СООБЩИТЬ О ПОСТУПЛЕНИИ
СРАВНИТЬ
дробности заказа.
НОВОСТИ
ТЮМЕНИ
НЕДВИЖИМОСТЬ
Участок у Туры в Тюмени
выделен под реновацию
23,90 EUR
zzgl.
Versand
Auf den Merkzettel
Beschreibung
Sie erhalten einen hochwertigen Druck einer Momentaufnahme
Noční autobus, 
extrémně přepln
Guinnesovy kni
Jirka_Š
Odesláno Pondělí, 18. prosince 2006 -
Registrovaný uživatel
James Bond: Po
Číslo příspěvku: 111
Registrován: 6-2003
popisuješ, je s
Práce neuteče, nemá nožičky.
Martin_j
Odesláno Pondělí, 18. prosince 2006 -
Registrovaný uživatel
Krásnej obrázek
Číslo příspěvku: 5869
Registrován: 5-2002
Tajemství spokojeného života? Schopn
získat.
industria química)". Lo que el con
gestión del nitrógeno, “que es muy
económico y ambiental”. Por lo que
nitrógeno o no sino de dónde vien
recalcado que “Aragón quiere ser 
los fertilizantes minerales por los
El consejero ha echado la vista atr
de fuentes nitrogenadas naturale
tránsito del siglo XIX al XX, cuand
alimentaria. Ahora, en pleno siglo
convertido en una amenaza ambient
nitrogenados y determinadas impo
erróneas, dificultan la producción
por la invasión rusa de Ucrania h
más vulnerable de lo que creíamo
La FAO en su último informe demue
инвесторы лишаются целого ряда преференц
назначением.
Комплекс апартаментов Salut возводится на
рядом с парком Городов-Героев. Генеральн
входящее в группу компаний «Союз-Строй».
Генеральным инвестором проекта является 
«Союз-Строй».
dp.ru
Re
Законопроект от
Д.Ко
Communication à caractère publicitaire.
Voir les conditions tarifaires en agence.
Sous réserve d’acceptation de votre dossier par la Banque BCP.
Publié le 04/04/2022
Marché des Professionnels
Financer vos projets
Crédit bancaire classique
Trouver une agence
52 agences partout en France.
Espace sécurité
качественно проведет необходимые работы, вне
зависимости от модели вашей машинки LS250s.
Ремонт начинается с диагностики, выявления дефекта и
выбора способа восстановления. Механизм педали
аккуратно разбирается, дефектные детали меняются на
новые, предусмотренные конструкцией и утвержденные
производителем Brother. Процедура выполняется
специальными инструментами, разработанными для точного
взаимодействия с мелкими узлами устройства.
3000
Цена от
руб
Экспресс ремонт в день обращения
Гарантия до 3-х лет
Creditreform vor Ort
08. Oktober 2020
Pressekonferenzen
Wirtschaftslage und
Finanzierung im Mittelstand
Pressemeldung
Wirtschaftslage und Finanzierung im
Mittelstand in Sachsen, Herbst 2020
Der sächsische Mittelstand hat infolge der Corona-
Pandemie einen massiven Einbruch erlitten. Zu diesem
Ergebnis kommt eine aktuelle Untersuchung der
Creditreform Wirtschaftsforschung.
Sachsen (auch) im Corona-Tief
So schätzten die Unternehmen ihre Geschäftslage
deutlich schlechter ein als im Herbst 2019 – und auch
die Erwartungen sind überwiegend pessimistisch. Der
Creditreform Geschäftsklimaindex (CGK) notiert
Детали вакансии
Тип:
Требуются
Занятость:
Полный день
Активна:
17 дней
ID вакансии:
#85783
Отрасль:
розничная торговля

_ _ _ _ _ _ _

- **Assignment**
Copy out every line of the material above, keeping each one word for word.

- **Solution to this problem**
СООБЩИТЬ О ПОСТУПЛЕНИИ
СРАВНИТЬ
дробности заказа.
НОВОСТИ
ТЮМЕНИ
НЕДВИЖИМОСТЬ
Участок у Туры в Тюмени
выделен под реновацию
23,90 EUR
zzgl.
Versand
Auf den Merkzettel
Beschreibung
Sie erhalten einen hochwertigen Druck einer Momentaufnahme
Noční autobus, 
extrémně přepln
Guinnesovy kni
Jirka_Š
Odesláno Pondělí, 18. prosince 2006 -
Registrovaný uživatel
James Bond: Po
Číslo příspěvku: 111
Registrován: 6-2003
popisuješ, je s
Práce neuteče, nemá nožičky.
Martin_j
Odesláno Pondělí, 18. prosince 2006 -
Registrovaný uživatel
Krásnej obrázek
Číslo příspěvku: 5869
Registrován: 5-2002
Tajemství spokojeného života? Schopn
získat.
industria química)". Lo que el con
gestión del nitrógeno, “que es muy
económico y ambiental”. Por lo que
nitrógeno o no sino de dónde vien
recalcado que “Aragón quiere ser 
los fertilizantes minerales por los
El consejero ha echado la vista atr
de fuentes nitrogenadas naturale
tránsito del siglo XIX al XX, cuand
alimentaria. Ahora, en pleno siglo
convertido en una amenaza ambient
nitrogenados y determinadas impo
erróneas, dificultan la producción
por la invasión rusa de Ucrania h
más vulnerable de lo que creíamo
La FAO en su último informe demue
инвесторы лишаются целого ряда преференц
назначением.
Комплекс апартаментов Salut возводится на
рядом с парком Городов-Героев. Генеральн
входящее в группу компаний «Союз-Строй».
Генеральным инвестором проекта является 
«Союз-Строй».
dp.ru
Re
Законопроект от
Д.Ко
Communication à caractère publicitaire.
Voir les conditions tarifaires en agence.
Sous réserve d’acceptation de votre dossier par la Banque BCP.
Publié le 04/04/2022
Marché des Professionnels
Financer vos projets
Crédit bancaire classique
Trouver une agence
52 agences partout en France.
Espace sécurité
качественно проведет необходимые работы, вне
зависимости от модели вашей машинки LS250s.
Ремонт начинается с диагностики, выявления дефекта и
выбора способа восстановления. Механизм педали
аккуратно разбирается, дефектные детали меняются на
новые, предусмотренные конструкцией и утвержденные
производителем Brother. Процедура выполняется
специальными инструментами, разработанными для точного
взаимодействия с мелкими узлами устройства.
3000
Цена от
руб
Экспресс ремонт в день обращения
Гарантия до 3-х лет
Creditreform vor Ort
08. Oktober 2020
Pressekonferenzen
Wirtschaftslage und
Finanzierung im Mittelstand
Pressemeldung
Wirtschaftslage und Finanzierung im
Mittelstand in Sachsen, Herbst 2020
Der sächsische Mittelstand hat infolge der Corona-
Pandemie einen massiven Einbruch erlitten. Zu diesem
Ergebnis kommt eine aktuelle Untersuchung der
Creditreform Wirtschaftsforschung.
Sachsen (auch) im Corona-Tief
So schätzten die Unternehmen ihre Geschäftslage
deutlich schlechter ein als im Herbst 2019 – und auch
die Erwartungen sind überwiegend pessimistisch. Der
Creditreform Geschäftsklimaindex (CGK) notiert
Детали вакансии
Тип:
Требуются
Занятость:
Полный день
Активна:
17 дней
ID вакансии:
#85783
Отрасль:
розничная торговля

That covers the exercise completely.